Sanitäter sind ein vorrangiges Ziel: Gute Fachkräfte können viele Leben retten. Und die Geretteten kehren auf das Schlachtfeld zurück, um ihre Mörder zu töten. Deshalb scheuen die Russen keine Gelegenheit, solche Menschen zu ermorden, und missachten dabei die Normen des humanitären Völkerrechts. Old Fox sieht jedoch in dieser risikoreichen Arbeit Raum für wahren Heldentum:
– Einer unserer Sanitäter hat mir ein Foto geschickt: Er hatte eine riesige Wunde am Arm. Er hat sich selbst einen Druckverband angelegt und dann trotz seiner Verletzung weitergeholfen. Soweit ich weiß, wird er für eine Auszeichnung vorgeschlagen.
Was Old Fox an der Front gesehen hat, hat ihn einmal mehr davon überzeugt, dass es in der Geschichte noch nie einen Krieg wie die Aggression Russlands gegen die Ukraine gegeben hat. Er betont, dass die Rekruten deshalb alles vergessen müssen, was sie bisher über den Kampf wussten.
Sein Ziel als Ausbilder ist es, die Denkweise der Neulinge zu durchbrechen und sie neu zu formen, damit sie den Herausforderungen dieses Krieges gewachsen sind, damit zukünftige Legionäre den Feind effektiv vernichten oder zumindest in einem Raum überleben können, in dem Dutzende von FPV-Drohnen über ihnen fliegen und Hunderte von Minen unter ihren Füßen liegen.

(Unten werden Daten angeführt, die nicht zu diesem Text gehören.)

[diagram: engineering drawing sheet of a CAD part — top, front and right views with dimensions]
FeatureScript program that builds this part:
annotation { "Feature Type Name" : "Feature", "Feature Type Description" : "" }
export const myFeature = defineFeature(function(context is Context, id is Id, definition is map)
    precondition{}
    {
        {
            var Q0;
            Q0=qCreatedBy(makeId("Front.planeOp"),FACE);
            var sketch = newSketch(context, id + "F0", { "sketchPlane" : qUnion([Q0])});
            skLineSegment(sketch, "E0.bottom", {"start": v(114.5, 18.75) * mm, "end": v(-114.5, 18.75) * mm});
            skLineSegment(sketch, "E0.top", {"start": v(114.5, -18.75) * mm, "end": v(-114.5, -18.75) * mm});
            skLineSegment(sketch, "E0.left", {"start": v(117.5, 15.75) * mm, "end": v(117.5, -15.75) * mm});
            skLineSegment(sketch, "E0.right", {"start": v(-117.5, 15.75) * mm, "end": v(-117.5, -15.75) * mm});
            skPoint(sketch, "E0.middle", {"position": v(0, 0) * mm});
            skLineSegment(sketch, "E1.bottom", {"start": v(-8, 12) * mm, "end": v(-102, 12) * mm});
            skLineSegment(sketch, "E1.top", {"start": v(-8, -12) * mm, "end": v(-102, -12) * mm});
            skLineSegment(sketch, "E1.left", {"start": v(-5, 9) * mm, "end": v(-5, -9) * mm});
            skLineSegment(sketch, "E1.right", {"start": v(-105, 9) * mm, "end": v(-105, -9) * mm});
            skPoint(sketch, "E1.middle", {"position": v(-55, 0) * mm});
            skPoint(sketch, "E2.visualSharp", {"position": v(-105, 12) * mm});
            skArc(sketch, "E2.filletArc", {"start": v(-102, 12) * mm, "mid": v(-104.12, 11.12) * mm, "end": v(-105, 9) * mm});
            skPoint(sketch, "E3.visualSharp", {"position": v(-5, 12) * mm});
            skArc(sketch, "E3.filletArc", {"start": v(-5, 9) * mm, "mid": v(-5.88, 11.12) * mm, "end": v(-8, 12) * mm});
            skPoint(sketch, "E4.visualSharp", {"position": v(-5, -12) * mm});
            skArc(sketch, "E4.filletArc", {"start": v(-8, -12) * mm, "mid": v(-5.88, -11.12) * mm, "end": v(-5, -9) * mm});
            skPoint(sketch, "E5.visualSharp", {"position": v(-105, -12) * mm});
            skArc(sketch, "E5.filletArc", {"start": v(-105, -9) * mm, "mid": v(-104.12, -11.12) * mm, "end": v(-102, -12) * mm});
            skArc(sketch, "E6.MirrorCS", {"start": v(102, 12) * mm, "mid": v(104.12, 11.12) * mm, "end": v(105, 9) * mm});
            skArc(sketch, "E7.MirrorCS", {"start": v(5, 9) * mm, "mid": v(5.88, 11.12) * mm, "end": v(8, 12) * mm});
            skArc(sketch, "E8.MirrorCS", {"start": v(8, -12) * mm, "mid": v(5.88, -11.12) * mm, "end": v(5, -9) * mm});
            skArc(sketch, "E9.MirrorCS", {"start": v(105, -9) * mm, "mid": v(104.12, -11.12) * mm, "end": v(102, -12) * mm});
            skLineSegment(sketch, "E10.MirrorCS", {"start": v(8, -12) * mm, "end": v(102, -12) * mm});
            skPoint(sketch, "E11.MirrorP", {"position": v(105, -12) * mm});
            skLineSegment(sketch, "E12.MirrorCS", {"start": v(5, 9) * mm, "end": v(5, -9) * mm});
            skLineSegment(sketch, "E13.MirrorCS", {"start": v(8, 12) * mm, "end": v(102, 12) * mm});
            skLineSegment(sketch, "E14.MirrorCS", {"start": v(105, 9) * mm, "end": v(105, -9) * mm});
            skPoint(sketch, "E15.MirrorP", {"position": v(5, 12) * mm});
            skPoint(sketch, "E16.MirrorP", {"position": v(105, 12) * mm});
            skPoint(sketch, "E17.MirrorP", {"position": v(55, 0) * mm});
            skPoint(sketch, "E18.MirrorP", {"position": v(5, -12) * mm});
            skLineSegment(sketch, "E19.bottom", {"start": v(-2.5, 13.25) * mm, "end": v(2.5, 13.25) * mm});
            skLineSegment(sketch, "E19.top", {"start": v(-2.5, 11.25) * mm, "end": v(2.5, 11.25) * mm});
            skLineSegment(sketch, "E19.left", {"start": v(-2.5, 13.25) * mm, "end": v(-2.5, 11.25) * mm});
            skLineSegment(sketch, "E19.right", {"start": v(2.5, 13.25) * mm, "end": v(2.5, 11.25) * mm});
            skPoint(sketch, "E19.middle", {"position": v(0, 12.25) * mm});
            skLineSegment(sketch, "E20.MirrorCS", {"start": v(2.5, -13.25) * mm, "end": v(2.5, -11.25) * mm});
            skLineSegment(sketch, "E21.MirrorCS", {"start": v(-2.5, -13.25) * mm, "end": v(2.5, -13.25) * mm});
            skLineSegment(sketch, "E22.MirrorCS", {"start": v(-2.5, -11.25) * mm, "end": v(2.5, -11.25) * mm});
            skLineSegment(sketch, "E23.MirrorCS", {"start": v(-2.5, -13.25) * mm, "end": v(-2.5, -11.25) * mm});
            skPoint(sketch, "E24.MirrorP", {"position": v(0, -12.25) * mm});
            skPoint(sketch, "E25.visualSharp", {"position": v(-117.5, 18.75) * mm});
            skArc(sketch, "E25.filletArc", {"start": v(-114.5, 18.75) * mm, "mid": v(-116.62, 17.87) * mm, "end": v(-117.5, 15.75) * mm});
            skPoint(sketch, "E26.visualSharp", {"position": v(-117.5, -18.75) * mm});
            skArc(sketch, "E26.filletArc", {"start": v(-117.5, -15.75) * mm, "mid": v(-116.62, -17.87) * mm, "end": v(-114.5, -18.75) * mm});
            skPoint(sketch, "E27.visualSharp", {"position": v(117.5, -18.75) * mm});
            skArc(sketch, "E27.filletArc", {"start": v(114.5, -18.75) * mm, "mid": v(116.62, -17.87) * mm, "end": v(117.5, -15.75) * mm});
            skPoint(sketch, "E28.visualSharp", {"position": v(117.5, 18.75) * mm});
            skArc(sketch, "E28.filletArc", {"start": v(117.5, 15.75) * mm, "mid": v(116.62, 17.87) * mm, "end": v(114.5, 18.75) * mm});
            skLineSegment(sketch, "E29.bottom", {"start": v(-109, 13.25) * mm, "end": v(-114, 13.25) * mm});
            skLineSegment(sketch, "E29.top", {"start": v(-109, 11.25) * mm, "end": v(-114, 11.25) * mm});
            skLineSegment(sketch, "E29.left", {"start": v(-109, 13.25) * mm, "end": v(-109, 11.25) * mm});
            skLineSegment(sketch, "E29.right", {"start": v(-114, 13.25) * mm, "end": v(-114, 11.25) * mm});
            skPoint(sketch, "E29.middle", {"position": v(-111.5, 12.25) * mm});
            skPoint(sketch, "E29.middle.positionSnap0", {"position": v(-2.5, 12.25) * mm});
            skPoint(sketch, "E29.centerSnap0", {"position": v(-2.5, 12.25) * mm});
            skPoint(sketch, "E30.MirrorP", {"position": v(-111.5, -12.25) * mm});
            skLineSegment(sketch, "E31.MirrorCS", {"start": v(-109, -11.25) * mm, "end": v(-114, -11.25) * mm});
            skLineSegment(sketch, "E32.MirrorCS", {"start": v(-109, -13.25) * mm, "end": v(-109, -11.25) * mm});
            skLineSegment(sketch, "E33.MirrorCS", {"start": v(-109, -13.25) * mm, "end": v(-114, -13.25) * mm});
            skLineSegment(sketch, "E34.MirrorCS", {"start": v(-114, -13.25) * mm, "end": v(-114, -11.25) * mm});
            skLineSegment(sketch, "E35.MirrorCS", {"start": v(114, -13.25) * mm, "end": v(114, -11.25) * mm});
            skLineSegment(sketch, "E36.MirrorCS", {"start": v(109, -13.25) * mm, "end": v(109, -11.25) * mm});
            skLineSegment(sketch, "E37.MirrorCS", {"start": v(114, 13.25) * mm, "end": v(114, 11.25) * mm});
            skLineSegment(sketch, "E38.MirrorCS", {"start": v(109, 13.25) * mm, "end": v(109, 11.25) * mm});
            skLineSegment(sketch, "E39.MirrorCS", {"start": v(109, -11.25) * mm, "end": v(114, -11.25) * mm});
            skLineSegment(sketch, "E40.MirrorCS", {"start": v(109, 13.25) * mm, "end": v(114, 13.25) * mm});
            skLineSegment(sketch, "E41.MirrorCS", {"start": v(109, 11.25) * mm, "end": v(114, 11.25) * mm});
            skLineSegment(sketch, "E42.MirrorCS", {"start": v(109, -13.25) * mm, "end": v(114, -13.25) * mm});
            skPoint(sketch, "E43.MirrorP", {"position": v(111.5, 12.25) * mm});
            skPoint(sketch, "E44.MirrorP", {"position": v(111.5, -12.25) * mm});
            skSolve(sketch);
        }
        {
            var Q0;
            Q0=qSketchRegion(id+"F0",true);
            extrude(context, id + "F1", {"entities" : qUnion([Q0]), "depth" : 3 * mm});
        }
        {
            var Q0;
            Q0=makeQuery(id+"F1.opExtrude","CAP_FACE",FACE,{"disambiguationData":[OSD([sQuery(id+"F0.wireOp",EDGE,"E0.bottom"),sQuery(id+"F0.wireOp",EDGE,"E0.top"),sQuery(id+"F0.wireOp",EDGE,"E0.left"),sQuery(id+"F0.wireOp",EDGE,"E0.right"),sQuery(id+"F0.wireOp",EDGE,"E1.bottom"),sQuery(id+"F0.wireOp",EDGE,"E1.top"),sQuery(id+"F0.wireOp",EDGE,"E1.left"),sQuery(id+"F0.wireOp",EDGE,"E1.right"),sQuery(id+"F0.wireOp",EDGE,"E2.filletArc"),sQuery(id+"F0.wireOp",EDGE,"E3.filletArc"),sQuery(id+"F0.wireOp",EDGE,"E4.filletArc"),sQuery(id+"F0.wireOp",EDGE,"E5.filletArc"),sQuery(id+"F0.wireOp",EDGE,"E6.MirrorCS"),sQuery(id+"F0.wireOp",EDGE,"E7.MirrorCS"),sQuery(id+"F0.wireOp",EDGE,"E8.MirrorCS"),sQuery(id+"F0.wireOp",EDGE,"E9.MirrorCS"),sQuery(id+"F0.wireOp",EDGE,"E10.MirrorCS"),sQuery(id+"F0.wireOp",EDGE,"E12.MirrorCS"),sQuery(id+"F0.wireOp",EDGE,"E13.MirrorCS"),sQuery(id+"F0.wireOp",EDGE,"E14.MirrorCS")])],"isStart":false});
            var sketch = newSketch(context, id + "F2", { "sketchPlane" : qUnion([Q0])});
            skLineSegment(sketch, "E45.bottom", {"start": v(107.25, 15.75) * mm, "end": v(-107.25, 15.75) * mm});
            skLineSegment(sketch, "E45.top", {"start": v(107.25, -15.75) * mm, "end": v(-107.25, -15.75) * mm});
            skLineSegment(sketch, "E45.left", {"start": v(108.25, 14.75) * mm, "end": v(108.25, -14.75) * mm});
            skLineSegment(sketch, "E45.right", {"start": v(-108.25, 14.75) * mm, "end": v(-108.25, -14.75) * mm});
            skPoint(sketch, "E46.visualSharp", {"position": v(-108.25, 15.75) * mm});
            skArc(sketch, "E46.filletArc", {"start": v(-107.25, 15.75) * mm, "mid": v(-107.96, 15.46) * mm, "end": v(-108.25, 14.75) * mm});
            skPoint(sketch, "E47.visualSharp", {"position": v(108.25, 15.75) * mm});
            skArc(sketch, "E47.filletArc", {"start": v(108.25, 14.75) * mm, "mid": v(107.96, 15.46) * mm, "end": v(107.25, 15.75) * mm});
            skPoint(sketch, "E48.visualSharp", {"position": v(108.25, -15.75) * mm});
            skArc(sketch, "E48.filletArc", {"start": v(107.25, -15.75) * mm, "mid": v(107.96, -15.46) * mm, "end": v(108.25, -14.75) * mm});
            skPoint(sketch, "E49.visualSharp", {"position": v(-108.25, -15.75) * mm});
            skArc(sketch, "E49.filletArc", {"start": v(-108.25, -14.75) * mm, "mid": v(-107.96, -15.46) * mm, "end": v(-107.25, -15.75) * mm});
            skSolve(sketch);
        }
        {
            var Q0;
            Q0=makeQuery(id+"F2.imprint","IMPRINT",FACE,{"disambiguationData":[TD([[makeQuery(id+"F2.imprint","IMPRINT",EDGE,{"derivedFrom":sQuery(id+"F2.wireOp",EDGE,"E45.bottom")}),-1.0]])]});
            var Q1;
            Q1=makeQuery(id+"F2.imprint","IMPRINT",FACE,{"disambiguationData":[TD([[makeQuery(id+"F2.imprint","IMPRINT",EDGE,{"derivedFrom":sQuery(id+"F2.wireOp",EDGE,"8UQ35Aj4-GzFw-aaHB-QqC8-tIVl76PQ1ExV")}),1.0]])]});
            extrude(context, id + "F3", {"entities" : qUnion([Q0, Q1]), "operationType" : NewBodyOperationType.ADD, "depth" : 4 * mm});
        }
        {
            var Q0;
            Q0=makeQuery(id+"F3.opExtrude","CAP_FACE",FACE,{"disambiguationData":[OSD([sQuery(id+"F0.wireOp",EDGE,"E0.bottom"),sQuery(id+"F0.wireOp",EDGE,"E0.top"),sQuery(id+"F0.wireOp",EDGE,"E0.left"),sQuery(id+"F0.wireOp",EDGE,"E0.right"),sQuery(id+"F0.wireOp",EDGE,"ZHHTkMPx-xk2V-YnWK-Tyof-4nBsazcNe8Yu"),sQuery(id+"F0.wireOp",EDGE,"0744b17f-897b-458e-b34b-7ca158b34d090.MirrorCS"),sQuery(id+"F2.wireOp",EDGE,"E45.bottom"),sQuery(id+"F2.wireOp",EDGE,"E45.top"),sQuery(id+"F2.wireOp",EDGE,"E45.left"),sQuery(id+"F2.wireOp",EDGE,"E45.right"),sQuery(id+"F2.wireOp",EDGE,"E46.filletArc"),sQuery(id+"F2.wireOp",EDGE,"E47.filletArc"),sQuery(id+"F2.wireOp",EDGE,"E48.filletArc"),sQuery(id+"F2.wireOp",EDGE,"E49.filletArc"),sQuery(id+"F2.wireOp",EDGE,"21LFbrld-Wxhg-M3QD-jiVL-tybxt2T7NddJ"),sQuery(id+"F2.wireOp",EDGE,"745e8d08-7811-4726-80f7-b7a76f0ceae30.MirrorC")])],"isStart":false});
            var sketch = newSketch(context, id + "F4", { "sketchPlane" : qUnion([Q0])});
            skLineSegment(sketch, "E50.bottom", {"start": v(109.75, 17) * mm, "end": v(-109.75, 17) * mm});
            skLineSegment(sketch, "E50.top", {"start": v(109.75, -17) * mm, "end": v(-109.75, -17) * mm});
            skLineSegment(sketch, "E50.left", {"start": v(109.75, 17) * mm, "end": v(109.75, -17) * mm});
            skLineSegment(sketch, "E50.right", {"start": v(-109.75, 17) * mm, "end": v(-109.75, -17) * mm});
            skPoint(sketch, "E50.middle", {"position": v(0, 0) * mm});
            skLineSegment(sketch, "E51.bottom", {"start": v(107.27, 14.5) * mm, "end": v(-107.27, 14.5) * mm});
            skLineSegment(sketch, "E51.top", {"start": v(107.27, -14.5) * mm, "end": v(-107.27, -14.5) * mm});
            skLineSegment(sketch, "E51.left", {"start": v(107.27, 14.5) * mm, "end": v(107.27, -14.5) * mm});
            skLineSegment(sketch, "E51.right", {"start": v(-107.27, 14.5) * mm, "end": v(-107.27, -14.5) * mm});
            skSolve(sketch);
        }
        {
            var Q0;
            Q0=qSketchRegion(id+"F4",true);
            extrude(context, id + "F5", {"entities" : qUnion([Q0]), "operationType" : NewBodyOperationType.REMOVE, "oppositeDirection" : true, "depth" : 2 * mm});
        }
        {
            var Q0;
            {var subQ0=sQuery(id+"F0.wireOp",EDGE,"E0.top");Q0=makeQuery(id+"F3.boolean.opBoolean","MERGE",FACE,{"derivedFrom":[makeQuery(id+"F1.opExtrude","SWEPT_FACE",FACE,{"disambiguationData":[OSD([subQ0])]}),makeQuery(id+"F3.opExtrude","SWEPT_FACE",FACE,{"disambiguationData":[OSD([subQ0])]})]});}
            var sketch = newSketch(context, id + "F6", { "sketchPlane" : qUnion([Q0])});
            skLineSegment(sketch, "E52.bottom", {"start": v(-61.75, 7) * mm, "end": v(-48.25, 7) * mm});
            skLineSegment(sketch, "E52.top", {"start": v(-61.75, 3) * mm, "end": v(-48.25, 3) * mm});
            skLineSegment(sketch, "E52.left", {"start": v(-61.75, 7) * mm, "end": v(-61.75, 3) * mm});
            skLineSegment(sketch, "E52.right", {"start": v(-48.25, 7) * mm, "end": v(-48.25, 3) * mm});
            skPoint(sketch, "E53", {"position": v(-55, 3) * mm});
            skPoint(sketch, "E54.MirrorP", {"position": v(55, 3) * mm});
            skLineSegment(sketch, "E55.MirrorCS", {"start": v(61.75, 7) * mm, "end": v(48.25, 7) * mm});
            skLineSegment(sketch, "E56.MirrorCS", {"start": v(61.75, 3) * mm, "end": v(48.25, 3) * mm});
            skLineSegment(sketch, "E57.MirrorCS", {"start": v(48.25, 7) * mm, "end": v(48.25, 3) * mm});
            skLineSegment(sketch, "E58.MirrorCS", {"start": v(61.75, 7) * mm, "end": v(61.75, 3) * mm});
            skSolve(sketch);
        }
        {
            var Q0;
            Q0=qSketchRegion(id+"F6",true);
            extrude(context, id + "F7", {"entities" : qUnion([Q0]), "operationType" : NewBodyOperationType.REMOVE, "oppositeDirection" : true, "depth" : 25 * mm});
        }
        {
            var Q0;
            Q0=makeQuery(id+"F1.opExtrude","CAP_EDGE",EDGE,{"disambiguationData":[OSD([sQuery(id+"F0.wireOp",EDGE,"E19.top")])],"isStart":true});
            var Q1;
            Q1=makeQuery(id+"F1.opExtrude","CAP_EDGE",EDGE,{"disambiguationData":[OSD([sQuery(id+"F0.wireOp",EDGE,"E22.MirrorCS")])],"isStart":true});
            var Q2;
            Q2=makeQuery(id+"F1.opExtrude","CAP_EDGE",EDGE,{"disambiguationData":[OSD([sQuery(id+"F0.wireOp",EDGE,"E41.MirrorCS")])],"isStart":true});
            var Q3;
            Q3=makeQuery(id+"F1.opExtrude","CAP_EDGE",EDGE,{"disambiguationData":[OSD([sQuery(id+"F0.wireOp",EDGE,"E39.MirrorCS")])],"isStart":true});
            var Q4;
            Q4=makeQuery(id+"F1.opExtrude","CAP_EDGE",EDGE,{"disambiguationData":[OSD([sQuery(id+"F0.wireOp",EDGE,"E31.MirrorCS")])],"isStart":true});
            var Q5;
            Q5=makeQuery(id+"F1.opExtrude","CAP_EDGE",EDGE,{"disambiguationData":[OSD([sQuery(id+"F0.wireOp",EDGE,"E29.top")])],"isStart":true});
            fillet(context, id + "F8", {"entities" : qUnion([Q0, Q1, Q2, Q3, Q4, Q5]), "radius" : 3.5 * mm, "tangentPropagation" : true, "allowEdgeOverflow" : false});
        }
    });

– Die meisten Soldaten, die wir anfangs hatten, hatten Erfahrung in Afghanistan oder im Irak. Dort hatten sie Zugang zu praktisch allem, was sie brauchten. Evakuierung? Ein Hubschrauber oder ein Humvee holte dich normalerweise innerhalb von 10 bis 15 Minuten ab. Hier bist du dein erster Sanitäter. Wenn du dir in den ersten Minuten nach einem Treffer nicht selbst Erste Hilfe leisten kannst, ist dein Schicksal fast besiegelt. Jede Sekunde zählt.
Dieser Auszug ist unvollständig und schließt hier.